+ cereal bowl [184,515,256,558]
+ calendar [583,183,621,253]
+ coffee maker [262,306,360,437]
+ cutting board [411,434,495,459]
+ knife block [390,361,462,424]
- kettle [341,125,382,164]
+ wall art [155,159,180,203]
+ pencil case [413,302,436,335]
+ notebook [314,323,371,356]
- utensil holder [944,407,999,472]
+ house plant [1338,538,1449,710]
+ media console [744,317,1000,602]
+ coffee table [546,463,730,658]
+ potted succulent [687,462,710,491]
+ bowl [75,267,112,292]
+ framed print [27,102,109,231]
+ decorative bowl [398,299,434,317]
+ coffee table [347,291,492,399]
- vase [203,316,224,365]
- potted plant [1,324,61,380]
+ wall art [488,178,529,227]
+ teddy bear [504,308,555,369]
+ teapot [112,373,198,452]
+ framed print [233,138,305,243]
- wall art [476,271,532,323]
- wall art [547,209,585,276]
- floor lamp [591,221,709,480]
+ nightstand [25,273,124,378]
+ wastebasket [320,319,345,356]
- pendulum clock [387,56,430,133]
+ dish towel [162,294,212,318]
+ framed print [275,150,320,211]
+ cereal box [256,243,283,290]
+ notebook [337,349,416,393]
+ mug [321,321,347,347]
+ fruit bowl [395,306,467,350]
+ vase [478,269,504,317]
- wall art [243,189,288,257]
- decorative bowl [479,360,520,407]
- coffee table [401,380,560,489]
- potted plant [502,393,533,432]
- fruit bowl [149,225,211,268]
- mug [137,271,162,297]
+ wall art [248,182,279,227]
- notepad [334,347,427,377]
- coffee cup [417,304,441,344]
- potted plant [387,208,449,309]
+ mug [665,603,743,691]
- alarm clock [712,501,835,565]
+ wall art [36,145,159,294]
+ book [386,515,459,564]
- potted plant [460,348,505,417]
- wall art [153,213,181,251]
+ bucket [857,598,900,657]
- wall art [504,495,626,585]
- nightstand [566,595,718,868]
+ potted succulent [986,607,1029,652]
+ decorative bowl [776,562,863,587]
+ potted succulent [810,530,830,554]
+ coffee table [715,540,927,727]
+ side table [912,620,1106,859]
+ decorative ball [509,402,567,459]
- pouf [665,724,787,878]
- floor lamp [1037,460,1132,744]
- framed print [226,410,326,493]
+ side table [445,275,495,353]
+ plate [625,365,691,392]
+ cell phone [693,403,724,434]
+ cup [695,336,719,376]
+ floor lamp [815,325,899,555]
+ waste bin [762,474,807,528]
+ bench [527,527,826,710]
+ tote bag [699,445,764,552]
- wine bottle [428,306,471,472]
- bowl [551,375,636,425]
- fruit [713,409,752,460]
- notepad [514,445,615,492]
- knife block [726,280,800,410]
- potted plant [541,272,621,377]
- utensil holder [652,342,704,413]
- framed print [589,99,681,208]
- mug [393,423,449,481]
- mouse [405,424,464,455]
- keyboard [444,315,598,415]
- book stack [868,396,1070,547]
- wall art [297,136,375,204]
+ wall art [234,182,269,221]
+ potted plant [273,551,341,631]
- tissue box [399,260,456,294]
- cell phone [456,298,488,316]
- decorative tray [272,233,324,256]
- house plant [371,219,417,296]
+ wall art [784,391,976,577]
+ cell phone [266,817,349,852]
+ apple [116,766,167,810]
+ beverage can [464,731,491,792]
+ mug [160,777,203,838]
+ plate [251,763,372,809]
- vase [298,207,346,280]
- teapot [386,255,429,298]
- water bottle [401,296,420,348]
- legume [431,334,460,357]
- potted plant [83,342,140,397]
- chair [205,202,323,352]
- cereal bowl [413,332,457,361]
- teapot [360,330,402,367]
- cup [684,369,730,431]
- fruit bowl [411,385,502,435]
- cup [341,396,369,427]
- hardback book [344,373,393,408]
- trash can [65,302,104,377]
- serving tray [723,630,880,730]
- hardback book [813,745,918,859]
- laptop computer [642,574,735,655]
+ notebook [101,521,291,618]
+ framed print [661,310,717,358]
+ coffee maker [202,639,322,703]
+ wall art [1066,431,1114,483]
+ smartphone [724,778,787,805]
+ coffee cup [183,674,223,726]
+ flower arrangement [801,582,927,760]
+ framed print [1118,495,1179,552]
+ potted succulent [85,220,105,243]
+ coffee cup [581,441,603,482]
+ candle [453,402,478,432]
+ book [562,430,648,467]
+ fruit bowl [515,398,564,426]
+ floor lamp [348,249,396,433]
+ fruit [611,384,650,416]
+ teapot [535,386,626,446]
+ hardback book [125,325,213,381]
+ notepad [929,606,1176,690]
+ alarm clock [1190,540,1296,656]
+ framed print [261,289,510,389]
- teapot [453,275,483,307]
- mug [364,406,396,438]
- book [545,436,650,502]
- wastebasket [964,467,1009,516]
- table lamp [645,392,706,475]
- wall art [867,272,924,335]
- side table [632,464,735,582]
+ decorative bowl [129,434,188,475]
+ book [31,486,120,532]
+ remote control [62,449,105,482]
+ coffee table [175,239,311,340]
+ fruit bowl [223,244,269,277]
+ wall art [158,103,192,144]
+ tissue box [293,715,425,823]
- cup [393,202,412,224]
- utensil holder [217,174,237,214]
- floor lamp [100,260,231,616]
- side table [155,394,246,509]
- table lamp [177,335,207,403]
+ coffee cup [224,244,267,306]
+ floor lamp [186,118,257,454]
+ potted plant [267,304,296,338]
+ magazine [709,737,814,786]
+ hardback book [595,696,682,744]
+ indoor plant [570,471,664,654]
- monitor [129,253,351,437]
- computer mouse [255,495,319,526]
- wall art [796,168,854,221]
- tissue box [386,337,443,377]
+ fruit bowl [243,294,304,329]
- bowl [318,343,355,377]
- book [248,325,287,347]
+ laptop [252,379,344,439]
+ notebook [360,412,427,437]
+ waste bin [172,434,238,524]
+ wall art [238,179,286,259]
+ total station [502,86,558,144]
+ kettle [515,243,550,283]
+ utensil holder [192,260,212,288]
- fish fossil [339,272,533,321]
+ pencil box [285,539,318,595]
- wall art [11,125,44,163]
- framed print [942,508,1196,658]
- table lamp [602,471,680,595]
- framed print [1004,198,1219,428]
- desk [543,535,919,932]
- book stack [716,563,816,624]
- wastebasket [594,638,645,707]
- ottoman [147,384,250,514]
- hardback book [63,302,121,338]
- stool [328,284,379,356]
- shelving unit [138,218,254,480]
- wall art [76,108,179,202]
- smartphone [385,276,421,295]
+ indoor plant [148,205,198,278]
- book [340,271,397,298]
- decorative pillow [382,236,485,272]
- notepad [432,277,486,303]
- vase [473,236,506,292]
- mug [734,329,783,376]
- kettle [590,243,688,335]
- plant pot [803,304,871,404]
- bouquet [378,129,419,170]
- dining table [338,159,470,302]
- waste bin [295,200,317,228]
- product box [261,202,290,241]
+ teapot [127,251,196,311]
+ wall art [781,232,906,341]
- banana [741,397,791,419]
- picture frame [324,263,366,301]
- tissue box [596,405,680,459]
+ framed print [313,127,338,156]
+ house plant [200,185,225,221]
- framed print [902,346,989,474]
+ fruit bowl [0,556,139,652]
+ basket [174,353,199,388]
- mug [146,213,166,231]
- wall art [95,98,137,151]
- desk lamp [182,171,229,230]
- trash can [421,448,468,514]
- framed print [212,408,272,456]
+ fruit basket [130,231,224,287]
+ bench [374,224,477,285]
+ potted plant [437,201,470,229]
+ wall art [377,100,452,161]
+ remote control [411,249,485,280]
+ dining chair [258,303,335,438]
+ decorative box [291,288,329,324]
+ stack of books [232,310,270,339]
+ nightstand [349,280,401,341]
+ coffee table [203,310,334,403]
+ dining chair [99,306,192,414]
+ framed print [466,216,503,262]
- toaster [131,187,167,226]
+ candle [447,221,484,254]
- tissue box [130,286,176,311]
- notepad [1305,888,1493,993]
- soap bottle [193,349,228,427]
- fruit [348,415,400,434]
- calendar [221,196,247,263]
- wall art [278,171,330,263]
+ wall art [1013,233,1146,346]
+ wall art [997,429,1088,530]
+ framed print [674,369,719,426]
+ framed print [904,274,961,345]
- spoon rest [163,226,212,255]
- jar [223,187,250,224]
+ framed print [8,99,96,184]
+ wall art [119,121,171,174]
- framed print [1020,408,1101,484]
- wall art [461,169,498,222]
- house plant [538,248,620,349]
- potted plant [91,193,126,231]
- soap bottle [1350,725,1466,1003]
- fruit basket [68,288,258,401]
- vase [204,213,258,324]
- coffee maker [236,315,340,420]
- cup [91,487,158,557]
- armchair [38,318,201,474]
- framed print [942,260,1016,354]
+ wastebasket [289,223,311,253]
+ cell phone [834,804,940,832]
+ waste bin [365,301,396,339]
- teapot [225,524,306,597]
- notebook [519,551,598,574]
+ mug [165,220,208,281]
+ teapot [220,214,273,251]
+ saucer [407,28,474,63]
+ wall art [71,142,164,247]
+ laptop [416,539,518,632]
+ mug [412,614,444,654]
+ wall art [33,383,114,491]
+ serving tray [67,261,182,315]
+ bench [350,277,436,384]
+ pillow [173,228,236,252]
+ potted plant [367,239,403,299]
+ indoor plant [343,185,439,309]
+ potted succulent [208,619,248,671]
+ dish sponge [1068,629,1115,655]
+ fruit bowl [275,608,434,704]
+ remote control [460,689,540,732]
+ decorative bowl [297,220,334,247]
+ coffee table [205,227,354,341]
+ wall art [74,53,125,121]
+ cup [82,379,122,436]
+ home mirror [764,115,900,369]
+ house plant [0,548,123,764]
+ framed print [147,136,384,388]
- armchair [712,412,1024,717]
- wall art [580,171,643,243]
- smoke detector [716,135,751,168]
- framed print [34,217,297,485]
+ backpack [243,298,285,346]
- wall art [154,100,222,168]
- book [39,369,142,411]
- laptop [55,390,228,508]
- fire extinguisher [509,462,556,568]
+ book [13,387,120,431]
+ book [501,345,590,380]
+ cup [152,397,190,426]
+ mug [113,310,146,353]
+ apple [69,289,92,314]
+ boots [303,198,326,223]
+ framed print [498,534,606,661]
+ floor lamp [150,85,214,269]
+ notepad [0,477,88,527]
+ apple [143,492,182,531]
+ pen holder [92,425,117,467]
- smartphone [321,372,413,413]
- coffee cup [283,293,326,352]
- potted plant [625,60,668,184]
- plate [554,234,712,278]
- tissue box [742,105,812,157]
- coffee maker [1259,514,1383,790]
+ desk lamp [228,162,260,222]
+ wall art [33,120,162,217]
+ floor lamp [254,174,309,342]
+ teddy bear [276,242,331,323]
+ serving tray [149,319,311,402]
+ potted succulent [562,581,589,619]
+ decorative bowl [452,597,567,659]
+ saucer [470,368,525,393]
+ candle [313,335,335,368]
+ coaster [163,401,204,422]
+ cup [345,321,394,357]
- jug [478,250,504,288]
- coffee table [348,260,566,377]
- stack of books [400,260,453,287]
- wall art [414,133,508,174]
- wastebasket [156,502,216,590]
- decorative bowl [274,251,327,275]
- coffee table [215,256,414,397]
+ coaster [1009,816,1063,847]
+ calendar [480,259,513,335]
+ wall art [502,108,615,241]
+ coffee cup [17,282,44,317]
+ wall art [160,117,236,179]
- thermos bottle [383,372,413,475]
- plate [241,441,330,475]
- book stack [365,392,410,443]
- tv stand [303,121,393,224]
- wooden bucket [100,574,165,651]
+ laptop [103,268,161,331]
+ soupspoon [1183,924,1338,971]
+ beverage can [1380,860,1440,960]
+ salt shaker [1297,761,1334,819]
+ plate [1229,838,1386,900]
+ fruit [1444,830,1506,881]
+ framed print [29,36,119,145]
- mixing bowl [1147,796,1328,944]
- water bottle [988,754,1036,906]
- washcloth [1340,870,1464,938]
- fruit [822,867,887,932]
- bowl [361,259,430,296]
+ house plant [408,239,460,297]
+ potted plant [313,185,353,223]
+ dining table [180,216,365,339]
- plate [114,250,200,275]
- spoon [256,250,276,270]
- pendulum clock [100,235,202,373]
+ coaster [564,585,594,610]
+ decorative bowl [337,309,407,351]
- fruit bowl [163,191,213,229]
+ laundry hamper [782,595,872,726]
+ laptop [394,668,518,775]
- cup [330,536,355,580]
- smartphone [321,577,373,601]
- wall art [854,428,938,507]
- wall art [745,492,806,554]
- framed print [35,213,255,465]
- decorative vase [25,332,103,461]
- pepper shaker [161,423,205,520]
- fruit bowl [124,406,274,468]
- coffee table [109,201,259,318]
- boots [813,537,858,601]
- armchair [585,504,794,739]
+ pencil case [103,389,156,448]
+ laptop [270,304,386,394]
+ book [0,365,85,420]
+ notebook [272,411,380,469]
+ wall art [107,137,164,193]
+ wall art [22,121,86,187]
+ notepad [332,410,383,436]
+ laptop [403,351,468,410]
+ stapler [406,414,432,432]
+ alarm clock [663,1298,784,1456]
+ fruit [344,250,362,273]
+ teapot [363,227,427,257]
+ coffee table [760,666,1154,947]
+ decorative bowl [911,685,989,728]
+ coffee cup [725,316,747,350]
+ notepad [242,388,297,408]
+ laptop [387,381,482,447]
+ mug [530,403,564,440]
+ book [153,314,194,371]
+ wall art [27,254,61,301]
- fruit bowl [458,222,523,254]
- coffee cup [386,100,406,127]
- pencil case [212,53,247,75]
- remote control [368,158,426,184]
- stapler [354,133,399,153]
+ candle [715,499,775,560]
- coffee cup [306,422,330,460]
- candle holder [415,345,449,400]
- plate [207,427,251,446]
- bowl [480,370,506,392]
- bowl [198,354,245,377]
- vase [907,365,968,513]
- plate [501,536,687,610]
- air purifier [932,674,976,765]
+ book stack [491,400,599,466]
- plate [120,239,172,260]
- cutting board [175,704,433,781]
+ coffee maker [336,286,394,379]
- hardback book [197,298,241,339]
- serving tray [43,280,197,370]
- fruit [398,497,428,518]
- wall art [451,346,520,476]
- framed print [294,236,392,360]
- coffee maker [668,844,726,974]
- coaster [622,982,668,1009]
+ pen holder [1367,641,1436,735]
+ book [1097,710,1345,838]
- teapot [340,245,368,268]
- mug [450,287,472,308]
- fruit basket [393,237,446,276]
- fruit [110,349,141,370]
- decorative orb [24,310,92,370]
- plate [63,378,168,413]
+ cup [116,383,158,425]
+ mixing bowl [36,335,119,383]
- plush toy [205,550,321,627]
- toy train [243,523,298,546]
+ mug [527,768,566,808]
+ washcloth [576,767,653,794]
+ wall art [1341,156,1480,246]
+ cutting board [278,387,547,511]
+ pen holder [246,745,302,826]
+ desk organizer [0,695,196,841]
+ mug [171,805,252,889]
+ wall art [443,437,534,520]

##########

In the data above, find the line that contains "- computer mouse [255,495,319,526]" and the line that contains "utensil holder [192,260,212,288]". Repeat exactly those lines and every line between them, and only those.

Answer section:
- computer mouse [255,495,319,526]
- wall art [796,168,854,221]
- tissue box [386,337,443,377]
+ fruit bowl [243,294,304,329]
- bowl [318,343,355,377]
- book [248,325,287,347]
+ laptop [252,379,344,439]
+ notebook [360,412,427,437]
+ waste bin [172,434,238,524]
+ wall art [238,179,286,259]
+ total station [502,86,558,144]
+ kettle [515,243,550,283]
+ utensil holder [192,260,212,288]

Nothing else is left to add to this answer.